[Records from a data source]
========

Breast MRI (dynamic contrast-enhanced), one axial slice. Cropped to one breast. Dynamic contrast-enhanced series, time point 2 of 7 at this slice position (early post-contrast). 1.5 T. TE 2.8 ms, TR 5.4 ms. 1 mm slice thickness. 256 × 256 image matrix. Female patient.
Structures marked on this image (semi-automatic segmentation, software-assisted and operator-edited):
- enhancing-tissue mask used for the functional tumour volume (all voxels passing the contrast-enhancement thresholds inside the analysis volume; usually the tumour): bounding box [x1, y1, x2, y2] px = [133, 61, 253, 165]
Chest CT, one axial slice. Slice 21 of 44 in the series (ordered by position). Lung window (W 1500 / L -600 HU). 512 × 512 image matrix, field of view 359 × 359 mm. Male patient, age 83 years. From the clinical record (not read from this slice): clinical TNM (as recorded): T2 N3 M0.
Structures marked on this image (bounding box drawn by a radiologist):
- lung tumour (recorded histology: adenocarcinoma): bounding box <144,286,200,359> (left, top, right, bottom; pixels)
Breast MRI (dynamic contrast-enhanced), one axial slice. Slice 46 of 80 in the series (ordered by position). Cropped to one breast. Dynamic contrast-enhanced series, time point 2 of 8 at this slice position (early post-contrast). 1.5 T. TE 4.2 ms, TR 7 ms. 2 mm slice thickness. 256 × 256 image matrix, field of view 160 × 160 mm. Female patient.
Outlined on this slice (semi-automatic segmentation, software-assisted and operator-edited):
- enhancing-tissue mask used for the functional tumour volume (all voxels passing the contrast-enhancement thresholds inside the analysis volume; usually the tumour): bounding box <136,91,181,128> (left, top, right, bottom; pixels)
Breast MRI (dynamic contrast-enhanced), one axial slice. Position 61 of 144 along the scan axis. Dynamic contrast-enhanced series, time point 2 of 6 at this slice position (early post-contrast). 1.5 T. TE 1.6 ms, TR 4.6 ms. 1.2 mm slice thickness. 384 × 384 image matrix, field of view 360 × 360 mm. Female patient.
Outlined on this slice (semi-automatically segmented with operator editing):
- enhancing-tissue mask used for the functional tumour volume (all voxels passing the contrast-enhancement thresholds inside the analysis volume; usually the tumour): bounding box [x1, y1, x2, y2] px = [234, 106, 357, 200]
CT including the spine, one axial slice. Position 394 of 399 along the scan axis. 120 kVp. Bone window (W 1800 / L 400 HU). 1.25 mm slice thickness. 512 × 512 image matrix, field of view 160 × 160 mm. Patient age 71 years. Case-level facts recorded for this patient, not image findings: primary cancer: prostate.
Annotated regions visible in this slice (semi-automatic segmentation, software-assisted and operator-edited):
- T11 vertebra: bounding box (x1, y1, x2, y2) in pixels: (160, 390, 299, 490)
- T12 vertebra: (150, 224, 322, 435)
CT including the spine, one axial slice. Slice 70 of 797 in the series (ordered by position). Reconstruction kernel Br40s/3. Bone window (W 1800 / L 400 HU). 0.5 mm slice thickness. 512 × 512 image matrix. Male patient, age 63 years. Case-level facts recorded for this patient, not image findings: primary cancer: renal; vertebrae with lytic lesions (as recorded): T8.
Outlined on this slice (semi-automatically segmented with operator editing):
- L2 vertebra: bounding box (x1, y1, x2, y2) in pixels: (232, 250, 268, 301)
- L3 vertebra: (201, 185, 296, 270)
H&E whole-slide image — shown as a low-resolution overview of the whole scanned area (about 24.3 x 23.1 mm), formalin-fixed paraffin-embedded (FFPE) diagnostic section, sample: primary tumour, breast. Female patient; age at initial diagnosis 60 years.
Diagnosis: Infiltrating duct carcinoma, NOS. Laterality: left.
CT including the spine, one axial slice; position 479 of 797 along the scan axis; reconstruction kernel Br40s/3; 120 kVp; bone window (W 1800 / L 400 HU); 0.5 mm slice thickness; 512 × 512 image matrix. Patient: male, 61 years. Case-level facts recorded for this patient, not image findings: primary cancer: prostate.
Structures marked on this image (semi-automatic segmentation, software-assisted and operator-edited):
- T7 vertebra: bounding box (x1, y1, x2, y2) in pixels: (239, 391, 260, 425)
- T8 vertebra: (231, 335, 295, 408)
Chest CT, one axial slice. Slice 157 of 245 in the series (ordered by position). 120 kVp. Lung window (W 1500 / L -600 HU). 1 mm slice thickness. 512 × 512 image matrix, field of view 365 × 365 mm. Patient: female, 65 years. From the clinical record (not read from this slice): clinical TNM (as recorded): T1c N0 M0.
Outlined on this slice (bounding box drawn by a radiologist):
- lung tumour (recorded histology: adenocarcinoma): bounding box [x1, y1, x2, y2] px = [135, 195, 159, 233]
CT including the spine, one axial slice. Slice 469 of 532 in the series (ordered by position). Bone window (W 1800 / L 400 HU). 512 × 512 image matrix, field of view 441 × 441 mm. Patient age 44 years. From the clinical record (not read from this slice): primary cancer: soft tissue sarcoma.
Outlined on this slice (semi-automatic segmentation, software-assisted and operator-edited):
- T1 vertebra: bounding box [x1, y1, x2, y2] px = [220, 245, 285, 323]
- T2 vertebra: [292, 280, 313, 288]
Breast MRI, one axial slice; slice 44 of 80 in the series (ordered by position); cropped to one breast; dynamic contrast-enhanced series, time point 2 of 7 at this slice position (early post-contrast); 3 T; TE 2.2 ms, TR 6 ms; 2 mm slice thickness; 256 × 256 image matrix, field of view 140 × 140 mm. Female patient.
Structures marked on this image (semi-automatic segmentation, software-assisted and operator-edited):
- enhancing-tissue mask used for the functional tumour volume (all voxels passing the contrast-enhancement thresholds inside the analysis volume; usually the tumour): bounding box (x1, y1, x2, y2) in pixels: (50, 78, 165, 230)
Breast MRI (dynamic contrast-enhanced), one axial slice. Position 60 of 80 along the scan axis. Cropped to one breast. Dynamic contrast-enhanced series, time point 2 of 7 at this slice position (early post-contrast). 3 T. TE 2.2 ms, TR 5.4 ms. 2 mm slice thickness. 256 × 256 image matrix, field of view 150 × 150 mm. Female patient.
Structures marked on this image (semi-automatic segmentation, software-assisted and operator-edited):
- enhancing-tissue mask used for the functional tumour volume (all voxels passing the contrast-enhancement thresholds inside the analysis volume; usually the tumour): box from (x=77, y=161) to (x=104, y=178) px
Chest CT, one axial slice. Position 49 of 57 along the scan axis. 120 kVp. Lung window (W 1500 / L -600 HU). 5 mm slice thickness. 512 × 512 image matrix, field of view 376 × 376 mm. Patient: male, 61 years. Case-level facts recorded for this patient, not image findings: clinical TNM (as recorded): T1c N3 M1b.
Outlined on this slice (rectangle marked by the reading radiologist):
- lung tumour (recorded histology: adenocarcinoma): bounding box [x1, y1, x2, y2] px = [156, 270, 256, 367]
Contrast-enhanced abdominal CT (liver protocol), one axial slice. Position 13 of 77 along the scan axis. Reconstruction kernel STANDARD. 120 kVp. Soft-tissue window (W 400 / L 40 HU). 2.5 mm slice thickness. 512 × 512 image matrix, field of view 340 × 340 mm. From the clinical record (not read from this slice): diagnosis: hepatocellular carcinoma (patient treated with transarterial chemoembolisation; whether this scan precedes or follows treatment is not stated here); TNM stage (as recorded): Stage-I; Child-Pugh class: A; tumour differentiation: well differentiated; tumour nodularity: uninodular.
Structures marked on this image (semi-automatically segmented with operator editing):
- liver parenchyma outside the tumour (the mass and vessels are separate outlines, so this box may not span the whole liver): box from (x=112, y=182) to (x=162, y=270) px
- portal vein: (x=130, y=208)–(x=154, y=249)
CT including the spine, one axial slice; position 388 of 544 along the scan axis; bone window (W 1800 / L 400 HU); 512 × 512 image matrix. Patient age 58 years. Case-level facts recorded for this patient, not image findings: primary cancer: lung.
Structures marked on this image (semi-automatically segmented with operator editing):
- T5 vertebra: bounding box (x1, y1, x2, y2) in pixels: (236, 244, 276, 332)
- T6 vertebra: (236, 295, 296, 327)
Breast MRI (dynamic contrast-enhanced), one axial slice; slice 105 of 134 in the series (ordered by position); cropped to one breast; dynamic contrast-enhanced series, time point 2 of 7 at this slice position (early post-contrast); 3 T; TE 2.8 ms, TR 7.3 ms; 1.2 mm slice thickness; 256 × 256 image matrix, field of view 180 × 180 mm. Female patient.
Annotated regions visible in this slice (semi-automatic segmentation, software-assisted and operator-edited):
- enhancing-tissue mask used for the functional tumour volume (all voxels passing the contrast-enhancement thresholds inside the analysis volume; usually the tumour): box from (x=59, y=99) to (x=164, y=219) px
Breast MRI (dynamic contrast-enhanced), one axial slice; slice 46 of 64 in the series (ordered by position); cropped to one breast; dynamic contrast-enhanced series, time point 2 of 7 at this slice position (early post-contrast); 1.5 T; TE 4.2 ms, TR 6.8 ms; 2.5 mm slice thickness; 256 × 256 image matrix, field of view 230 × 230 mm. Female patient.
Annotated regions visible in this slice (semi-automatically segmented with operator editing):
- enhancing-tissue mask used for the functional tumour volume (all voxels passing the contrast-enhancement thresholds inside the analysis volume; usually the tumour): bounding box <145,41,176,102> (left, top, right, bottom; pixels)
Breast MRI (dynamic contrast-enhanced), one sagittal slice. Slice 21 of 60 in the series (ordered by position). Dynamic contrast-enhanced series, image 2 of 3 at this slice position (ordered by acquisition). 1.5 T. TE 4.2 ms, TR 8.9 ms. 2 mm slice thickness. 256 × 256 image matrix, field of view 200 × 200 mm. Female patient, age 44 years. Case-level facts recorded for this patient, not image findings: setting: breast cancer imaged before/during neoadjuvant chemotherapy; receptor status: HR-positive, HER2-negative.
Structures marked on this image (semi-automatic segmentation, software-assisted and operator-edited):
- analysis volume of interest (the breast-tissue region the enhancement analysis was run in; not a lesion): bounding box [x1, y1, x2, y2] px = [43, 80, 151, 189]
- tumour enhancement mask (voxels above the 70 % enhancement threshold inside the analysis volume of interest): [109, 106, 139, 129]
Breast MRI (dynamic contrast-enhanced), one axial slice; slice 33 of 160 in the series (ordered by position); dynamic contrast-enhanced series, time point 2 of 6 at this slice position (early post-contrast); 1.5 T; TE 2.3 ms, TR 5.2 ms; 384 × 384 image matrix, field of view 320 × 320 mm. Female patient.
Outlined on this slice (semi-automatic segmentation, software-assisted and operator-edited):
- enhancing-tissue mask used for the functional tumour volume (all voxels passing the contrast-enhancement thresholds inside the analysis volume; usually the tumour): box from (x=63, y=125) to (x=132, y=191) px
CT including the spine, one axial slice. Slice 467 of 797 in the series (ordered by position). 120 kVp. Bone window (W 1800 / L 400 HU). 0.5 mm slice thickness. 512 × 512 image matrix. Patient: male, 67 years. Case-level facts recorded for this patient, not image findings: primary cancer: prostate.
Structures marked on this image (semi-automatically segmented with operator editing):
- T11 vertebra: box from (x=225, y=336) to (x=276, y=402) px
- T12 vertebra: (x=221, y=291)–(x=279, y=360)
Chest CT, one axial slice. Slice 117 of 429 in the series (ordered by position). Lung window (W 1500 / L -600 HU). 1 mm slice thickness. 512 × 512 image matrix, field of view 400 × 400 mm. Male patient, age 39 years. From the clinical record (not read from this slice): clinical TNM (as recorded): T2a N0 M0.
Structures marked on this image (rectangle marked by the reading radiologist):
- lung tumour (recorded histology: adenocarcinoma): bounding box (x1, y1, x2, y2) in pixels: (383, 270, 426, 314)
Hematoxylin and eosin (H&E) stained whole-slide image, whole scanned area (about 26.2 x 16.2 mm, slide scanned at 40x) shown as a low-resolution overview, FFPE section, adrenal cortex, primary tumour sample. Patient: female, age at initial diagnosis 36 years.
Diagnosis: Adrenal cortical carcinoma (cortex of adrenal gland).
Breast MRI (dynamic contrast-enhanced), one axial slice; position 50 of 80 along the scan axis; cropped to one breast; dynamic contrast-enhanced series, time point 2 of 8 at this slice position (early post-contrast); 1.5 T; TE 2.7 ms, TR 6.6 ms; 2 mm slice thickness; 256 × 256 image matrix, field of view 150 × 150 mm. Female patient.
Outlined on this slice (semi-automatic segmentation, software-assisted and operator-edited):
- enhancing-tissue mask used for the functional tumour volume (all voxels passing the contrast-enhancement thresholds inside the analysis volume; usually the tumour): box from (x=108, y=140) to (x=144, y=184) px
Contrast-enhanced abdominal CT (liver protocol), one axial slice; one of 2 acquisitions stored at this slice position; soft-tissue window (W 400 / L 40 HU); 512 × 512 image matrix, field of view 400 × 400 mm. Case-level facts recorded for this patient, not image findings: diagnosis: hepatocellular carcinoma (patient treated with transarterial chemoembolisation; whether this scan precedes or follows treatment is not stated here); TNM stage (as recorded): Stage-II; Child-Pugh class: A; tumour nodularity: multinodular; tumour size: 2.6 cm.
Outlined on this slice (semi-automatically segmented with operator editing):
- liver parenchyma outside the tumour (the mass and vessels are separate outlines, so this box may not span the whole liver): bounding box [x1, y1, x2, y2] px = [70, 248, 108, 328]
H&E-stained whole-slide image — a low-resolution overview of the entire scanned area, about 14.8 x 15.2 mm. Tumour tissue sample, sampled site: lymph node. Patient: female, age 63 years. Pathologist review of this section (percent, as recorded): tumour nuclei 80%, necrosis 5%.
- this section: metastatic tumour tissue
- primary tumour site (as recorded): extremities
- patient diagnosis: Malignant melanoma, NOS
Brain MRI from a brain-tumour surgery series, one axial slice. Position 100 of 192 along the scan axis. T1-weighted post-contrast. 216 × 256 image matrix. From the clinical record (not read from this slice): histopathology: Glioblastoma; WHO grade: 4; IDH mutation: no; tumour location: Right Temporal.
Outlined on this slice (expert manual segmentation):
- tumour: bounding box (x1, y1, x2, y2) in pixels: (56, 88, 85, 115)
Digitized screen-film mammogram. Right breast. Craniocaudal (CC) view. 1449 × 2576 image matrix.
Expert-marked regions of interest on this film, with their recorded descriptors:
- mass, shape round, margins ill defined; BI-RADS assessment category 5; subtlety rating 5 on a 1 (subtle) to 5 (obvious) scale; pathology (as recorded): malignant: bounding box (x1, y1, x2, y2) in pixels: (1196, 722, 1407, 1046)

========

■ WHAT THE TASK ASKS: Repeat, exactly as they stand above, the lines from the line with "Brain MRI from" to the line with "Expert-marked regions of", both lines included.

■ RESPONSE AREA:
Brain MRI from a brain-tumour surgery series, one axial slice. Position 100 of 192 along the scan axis. T1-weighted post-contrast. 216 × 256 image matrix. From the clinical record (not read from this slice): histopathology: Glioblastoma; WHO grade: 4; IDH mutation: no; tumour location: Right Temporal.
Outlined on this slice (expert manual segmentation):
- tumour: bounding box (x1, y1, x2, y2) in pixels: (56, 88, 85, 115)
Digitized screen-film mammogram. Right breast. Craniocaudal (CC) view. 1449 × 2576 image matrix.
Expert-marked regions of interest on this film, with their recorded descriptors:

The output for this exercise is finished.